- DAFTAR TUGAS:
(a) Jawab pertanyaan berikut berdasarkan petikan teks:
(i) Di halaman berapa kitab Al-i’lam bi Qawathi’il Islam Ibn Hajar menyebut meminum minuman keras sebagai contoh penyebab kekafiran?
(ii) Menurut bagian "Kedua", jika tidak ada konteks yang mendukung salah satu makna, dengan makna apa sebuah kata cukup diartikan?
(iii) Dalam kalimat contoh mana kata ‘singa’ dibenarkan untuk diartikan sebagai seorang pemberani?
(b) Baris mana saja dalam catatan yang memuat string "middle"? Tampilkan semuanya.

- PETIKAN TEKS:
-=-=-=-=-
Sebelum kami memaparkan ayat-ayat Al-Qur’an seputar kewajiban menutupi ‘aurat bagi wanita, ada baiknya kami menyebutkan beberapa pengantar berikut ini:
Pertama
Syeikh Ibn Hajar dalam kitabnya Al-i’lam bi Qawathi’il Islam (hal. 164) berkata: “Sesungguhnya orang yang menolak sebuah ketentuan hukum yang dinyatakan melalui redaksi yang cukup tegas dan jelas dalam Al-Qur’an maupun Sunnah, dan ketentuan tersebut telah pasti maknanya serta dapat dipahami secara zhahir, maka orang tersebut telah kafir, seperti disepakati oleh ulama Islam.”
Masih dalam kitab yang sama (hal.94) Ibn Hajar menuturkan “Di antara penyebab kekafiran seseorang adalah ketika ia menghalalkan sesuatu yang hukumnya haram menurut kesepakatan ulama, seperti meminum minuman keras dan perbuatan liwath (homoseks) jika hal itu diketahui dari agama secara pasti.”
Selanjutnya pada halaman 150 beliau juga menuturkan: “Barang siapa menyepelekan suatu hukum syariat Islam, maka sungguh ia telah kafir.”
Kedua
Apabila makna suatu kata memiliki dua kemungkinan; salah satunya bermakna hakiki, yakni makna yang sesungguhnya, dan yang satunya lagi bermakna majazi yakni metafor, maka selagi tidak ditemukan adanya konteks yang mendukung salah satu dari makna tersebut, maka kita cukup mengartikannya dengan makna kata tersebut yang sesungguhnya, yakni makna dasarnya.
Misalnya ketika seseorang berkata, “Tadi aku melihat seekor singa” maka kita yang mendengar ucapan tersebut, cukup mengartikan kata ‘singa’ pada kalimat di atas dengan arti kata tersebut yang sesungguhnya, yakni bahwa orang itu telah melihat seekor binatang buas yang bernama singa. Kita tentu tidak akan mengartikan kata ‘singa’ tersebut dengan artinya yang majazi, yakni ungkapan kiasan bagi seorang pemberani, kecuali jika ada konteks kalimat yang membenarkan pengartiannya dengan ‘seorang pemberani.’ Lain halnya ketika dengan ucapan berikut ini: “Aku melihat ‘singa’ itu sedang berduel melawan musuh Allah.” Maka, konteks kalimat tersebut membenarkan kita untuk mengartikan kata ‘singa’ dalam arti seorang pemberani.”
-=-=-=-=-
- Data yang Dihimpun:
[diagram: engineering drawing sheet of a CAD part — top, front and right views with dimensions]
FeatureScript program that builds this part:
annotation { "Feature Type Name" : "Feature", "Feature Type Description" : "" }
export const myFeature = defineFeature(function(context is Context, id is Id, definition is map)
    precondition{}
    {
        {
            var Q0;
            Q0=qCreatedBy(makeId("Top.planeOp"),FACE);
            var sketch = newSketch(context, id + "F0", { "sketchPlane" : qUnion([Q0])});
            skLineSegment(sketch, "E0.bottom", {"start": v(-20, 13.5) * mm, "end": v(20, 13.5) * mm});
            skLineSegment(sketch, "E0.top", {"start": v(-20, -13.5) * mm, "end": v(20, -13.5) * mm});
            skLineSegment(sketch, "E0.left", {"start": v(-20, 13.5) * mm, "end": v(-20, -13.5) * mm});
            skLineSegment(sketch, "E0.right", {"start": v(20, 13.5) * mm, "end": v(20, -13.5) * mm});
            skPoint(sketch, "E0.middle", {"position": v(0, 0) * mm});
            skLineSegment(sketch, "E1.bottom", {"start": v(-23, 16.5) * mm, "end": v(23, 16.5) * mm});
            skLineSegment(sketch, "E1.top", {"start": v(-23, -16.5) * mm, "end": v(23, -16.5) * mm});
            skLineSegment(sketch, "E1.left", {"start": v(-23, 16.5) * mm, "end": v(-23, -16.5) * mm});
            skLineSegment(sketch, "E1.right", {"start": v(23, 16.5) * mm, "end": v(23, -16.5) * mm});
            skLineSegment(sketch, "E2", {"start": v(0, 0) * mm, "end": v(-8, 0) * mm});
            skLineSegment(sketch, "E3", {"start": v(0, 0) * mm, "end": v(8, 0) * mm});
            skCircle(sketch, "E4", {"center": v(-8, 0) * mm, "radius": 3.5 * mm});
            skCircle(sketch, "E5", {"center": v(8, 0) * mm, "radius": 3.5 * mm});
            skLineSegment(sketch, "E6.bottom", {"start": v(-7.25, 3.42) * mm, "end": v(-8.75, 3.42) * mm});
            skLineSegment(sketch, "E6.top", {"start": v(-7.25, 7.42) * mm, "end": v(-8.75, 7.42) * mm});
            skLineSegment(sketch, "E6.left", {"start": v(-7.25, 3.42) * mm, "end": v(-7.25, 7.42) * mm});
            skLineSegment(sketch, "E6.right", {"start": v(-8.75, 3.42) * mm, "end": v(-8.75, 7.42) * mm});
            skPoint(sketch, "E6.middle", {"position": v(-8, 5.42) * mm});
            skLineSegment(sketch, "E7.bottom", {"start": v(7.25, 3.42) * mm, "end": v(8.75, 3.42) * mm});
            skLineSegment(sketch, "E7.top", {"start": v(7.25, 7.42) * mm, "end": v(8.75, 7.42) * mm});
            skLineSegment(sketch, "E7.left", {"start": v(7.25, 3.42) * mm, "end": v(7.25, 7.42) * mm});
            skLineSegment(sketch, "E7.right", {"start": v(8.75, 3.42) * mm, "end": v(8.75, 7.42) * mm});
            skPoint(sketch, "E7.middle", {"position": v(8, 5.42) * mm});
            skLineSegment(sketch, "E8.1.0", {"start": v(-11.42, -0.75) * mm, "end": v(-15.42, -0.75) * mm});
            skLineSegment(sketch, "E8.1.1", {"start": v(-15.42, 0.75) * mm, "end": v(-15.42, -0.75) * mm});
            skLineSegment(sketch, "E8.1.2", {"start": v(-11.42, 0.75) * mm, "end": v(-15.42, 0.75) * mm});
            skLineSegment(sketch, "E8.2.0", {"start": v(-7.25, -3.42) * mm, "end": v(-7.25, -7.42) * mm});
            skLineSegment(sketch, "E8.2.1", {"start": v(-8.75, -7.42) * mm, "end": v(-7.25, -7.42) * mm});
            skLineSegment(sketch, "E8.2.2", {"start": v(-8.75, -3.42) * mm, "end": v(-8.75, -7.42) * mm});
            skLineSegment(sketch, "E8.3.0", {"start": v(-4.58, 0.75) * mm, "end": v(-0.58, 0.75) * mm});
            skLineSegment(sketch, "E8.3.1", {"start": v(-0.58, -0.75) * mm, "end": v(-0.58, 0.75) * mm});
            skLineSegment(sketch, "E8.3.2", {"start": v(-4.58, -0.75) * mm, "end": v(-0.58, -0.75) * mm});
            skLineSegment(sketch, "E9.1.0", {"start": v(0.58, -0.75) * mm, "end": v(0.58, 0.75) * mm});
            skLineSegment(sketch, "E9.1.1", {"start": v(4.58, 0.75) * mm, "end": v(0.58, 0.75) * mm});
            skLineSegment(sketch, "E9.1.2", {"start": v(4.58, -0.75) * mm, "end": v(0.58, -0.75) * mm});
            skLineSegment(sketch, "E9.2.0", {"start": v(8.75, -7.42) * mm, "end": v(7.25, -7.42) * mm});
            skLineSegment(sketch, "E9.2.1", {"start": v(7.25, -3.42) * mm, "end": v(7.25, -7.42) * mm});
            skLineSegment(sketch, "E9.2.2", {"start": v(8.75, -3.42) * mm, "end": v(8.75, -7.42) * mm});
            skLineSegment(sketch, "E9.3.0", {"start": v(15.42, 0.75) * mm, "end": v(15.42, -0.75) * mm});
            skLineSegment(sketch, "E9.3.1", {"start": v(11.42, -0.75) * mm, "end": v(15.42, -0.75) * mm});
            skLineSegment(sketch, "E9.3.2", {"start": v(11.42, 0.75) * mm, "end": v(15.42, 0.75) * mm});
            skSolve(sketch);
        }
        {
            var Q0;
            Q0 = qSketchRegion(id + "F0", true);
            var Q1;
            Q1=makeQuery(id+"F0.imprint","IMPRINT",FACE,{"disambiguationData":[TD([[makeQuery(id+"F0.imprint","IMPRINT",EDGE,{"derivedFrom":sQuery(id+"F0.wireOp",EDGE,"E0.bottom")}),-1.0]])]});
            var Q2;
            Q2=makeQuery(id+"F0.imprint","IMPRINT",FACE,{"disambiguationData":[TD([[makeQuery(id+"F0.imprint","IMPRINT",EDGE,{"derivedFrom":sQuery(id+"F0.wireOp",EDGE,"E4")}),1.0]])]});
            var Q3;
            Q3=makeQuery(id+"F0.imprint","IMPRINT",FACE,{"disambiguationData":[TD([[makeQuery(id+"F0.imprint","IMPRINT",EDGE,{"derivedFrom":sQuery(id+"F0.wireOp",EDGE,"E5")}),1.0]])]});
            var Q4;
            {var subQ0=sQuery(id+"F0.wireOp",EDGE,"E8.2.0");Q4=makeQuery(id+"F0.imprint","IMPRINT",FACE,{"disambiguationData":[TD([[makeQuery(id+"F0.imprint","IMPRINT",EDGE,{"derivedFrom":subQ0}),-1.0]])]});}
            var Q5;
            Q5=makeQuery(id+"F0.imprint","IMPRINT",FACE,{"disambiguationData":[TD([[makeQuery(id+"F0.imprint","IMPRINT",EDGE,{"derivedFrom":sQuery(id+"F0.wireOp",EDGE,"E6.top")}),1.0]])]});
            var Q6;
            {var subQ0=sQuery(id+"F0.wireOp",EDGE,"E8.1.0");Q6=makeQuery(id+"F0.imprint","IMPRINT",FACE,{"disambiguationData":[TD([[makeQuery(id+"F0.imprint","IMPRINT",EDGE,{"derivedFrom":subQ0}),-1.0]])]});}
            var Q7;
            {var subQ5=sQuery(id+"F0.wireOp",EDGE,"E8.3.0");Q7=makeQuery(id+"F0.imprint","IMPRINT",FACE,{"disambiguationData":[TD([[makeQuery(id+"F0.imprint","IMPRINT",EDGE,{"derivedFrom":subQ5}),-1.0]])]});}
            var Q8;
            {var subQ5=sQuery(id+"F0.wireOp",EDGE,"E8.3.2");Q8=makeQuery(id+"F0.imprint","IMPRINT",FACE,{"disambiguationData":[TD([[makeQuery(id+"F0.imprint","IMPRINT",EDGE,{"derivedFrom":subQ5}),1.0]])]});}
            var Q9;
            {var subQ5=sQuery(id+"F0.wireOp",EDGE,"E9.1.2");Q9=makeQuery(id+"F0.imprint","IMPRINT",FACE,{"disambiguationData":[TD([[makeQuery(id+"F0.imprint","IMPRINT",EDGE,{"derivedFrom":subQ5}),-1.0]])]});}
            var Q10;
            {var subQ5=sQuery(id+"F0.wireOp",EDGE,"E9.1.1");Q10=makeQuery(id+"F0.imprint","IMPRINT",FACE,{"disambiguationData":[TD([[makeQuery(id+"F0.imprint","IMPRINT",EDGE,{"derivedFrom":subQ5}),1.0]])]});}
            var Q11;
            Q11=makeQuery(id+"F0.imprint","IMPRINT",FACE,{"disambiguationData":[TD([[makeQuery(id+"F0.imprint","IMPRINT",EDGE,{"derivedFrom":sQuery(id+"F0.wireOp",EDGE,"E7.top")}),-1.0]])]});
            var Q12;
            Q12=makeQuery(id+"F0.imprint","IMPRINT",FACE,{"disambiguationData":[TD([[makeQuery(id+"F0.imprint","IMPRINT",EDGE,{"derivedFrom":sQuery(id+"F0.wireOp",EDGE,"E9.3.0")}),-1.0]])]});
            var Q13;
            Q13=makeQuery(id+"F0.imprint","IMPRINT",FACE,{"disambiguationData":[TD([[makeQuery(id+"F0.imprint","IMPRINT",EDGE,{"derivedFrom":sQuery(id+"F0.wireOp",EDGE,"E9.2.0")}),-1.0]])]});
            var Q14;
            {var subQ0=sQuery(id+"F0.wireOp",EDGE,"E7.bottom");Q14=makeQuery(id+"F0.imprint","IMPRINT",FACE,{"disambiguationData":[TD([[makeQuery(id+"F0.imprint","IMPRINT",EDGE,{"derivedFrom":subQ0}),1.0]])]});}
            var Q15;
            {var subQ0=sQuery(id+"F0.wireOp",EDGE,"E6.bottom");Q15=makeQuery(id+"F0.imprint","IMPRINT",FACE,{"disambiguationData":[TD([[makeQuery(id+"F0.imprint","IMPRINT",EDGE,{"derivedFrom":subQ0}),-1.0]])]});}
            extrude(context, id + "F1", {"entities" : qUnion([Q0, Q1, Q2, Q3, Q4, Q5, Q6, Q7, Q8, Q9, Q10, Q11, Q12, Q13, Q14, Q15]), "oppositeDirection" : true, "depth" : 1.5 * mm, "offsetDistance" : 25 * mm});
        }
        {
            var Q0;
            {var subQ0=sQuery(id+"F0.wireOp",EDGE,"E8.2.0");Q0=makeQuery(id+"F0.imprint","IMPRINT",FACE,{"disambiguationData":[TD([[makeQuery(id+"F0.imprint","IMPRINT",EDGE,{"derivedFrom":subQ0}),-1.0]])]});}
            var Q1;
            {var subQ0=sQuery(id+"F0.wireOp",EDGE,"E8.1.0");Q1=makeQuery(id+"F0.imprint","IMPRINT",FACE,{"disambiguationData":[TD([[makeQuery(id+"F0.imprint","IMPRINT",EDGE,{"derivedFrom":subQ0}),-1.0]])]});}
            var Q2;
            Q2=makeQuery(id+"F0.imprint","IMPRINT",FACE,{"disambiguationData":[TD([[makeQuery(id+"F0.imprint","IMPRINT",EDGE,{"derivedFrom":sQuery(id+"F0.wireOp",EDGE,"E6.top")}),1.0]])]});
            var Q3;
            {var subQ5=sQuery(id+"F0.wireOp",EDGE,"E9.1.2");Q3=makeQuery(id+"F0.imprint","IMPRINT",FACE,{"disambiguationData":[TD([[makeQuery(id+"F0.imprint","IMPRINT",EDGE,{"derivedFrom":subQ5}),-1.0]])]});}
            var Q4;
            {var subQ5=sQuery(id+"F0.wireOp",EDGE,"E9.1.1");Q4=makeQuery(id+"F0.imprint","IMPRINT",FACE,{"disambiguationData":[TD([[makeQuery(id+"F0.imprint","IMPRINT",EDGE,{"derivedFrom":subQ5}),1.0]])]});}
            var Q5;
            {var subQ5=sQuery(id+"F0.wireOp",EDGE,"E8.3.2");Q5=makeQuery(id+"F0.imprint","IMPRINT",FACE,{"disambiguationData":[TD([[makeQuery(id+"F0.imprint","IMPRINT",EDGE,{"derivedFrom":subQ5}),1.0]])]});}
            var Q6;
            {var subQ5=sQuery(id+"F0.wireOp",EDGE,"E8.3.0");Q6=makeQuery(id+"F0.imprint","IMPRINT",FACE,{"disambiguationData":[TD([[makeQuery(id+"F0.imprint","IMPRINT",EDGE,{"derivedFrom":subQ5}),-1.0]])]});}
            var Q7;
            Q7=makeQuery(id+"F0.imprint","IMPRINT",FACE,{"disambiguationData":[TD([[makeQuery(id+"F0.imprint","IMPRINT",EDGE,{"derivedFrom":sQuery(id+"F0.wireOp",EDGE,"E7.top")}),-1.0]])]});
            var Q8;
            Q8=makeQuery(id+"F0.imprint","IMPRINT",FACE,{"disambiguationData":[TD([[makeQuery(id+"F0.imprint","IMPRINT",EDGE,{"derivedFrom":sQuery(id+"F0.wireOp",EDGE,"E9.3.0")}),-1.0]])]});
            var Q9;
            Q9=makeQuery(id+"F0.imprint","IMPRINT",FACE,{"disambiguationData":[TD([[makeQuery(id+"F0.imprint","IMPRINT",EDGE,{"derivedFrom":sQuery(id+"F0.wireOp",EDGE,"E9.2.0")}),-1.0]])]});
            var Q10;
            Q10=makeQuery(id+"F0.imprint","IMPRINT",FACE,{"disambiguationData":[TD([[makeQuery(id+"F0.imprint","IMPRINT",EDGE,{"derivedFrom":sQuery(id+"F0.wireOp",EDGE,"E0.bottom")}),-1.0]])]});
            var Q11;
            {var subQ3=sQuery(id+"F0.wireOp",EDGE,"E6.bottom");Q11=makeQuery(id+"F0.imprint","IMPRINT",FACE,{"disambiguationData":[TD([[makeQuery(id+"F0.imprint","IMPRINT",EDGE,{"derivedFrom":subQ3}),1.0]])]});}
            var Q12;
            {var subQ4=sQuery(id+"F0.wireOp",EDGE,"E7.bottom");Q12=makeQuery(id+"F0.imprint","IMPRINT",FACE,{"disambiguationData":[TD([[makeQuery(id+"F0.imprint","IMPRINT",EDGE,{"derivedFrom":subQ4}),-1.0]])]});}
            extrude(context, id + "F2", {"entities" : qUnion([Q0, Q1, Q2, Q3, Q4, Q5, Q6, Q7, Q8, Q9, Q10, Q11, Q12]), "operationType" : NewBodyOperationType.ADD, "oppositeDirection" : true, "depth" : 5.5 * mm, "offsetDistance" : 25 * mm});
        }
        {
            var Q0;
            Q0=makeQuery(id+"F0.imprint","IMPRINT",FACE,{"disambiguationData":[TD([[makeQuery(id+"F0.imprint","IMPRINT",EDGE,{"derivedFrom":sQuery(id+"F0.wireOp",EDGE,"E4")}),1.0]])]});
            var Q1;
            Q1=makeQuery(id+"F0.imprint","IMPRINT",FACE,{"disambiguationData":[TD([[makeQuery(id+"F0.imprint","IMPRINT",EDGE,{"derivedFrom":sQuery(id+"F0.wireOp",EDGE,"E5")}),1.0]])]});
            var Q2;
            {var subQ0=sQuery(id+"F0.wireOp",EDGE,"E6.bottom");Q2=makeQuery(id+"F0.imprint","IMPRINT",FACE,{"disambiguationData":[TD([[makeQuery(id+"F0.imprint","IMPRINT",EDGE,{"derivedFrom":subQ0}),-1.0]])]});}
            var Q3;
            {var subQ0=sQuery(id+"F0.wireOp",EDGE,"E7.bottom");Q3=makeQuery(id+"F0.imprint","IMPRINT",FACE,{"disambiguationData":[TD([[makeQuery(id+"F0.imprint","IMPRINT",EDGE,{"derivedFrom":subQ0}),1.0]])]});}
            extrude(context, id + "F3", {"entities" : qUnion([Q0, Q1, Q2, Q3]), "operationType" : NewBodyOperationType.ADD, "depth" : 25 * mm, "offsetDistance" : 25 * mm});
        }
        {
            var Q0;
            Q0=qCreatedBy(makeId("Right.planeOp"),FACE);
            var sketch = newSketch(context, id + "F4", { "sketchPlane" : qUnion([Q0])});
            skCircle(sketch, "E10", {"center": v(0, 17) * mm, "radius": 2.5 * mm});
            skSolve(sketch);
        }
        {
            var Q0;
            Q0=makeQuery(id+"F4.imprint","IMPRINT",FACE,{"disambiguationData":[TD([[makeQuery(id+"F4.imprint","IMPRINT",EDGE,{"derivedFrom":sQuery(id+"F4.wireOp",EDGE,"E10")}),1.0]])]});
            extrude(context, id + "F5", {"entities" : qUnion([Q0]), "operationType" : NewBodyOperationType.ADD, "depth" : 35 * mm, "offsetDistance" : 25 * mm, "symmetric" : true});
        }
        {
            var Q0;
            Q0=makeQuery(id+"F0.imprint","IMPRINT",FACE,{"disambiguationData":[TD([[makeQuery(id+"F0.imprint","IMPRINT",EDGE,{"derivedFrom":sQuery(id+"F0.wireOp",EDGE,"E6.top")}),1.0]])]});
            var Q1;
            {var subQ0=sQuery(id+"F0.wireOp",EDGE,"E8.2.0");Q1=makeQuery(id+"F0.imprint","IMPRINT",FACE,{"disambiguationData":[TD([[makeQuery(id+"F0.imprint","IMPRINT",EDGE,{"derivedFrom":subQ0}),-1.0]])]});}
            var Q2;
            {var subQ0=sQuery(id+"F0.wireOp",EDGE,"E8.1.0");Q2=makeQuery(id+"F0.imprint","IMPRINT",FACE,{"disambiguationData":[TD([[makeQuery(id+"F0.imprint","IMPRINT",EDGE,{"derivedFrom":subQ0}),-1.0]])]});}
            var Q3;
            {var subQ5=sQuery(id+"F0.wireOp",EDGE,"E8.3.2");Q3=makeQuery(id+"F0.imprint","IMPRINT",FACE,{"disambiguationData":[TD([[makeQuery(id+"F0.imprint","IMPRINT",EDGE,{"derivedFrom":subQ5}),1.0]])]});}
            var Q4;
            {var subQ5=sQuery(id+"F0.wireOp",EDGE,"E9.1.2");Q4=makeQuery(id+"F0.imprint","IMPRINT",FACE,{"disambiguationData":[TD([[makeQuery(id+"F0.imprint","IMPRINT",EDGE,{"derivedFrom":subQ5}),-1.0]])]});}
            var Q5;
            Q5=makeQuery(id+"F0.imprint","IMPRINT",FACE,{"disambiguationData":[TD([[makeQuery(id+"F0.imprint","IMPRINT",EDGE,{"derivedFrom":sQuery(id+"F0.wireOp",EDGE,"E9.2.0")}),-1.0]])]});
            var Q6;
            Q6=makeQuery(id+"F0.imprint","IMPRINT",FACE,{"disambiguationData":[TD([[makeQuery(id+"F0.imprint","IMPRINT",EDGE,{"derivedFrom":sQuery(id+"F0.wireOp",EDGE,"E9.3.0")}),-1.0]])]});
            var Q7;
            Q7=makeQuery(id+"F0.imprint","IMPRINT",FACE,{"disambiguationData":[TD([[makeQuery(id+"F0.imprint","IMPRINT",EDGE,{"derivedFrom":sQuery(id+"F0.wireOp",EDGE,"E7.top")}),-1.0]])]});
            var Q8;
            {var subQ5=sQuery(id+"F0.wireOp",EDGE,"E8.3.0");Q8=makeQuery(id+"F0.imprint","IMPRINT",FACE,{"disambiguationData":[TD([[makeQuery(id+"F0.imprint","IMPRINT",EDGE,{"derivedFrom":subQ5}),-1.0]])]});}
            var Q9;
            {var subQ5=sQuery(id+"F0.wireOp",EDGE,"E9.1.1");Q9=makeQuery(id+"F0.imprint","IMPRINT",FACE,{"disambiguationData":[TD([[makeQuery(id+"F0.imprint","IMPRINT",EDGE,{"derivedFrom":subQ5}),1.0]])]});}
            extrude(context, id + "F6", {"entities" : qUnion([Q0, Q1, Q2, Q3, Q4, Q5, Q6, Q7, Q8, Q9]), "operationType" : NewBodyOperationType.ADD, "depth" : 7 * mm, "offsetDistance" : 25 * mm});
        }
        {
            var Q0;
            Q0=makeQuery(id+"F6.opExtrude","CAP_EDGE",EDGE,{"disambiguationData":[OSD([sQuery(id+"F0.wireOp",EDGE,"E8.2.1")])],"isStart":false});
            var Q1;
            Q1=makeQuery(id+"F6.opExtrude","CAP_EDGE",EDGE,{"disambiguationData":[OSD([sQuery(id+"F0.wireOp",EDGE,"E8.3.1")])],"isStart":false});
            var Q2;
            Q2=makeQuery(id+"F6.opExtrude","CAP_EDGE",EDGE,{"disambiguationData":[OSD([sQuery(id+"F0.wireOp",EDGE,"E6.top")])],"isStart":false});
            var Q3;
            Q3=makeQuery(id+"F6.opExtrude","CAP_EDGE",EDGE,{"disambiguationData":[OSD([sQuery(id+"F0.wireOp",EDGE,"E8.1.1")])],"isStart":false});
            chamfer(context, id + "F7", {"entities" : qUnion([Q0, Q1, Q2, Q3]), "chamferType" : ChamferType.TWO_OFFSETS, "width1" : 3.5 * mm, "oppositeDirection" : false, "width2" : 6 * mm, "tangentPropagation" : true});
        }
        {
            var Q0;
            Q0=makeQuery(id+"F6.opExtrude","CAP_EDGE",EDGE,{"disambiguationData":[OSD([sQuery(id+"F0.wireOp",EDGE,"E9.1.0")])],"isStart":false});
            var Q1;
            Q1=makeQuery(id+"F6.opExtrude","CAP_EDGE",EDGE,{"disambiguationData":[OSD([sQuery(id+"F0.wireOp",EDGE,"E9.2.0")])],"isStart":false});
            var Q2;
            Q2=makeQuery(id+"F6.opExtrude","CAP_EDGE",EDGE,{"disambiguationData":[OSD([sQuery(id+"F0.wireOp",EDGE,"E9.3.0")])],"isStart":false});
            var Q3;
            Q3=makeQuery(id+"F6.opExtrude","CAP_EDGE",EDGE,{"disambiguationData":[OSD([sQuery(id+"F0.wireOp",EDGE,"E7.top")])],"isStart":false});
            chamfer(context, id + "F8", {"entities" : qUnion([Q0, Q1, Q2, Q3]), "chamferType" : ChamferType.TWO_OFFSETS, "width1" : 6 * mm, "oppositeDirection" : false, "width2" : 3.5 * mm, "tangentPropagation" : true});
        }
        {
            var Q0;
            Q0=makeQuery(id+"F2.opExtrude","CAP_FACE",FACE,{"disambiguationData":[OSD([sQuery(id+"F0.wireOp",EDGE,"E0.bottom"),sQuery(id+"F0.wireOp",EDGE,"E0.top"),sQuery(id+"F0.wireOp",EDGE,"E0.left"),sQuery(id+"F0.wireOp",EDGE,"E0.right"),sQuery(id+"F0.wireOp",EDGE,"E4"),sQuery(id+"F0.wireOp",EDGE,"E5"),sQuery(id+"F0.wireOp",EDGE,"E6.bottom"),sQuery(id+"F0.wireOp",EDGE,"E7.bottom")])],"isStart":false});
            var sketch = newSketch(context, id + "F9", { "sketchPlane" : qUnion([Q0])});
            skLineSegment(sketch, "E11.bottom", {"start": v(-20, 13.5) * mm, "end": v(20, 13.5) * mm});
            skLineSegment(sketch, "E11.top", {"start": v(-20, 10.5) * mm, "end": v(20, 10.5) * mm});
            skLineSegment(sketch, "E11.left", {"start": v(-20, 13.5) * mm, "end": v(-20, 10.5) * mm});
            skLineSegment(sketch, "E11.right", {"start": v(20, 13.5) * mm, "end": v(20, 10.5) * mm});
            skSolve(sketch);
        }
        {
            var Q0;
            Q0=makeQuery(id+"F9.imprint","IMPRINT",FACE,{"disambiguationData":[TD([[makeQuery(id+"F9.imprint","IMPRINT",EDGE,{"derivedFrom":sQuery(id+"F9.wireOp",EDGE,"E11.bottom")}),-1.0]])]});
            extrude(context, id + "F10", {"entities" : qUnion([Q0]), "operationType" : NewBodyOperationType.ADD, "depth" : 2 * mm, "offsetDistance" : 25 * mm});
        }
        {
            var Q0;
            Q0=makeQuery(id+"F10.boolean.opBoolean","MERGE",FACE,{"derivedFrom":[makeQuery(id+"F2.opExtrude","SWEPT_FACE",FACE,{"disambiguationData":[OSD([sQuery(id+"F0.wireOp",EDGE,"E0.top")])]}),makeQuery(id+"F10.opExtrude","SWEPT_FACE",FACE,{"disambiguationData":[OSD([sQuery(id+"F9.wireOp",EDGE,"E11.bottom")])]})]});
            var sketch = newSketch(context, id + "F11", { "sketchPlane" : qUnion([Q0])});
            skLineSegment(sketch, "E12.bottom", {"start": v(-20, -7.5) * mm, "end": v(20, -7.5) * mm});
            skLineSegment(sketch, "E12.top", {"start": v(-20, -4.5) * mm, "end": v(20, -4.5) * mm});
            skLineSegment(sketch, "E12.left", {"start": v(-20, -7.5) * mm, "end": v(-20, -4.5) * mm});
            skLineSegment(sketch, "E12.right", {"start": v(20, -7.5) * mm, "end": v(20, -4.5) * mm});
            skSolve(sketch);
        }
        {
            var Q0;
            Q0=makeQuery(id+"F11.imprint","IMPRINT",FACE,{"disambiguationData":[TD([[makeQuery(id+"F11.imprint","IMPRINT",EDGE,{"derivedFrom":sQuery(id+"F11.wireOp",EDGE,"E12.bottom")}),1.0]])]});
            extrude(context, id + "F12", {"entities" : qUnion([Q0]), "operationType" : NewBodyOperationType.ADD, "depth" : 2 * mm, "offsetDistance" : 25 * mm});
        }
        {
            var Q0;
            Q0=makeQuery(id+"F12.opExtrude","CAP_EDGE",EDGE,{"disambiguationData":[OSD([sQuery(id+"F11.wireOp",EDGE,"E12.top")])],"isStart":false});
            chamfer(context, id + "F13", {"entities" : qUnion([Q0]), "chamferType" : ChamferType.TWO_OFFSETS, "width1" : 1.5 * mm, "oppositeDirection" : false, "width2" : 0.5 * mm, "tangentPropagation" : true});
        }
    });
-=-=-=-=-
- PEMBAHASAN JAWABAN:
(a)
(i) Halaman 94.
(ii) Dengan makna yang sesungguhnya (hakiki), yakni makna dasarnya.
(iii) “Aku melihat ‘singa’ itu sedang berduel melawan musuh Allah.”

(b)
            skPoint(sketch, "E0.middle", {"position": v(0, 0) * mm});
            skPoint(sketch, "E6.middle", {"position": v(-8, 5.42) * mm});
            skPoint(sketch, "E7.middle", {"position": v(8, 5.42) * mm});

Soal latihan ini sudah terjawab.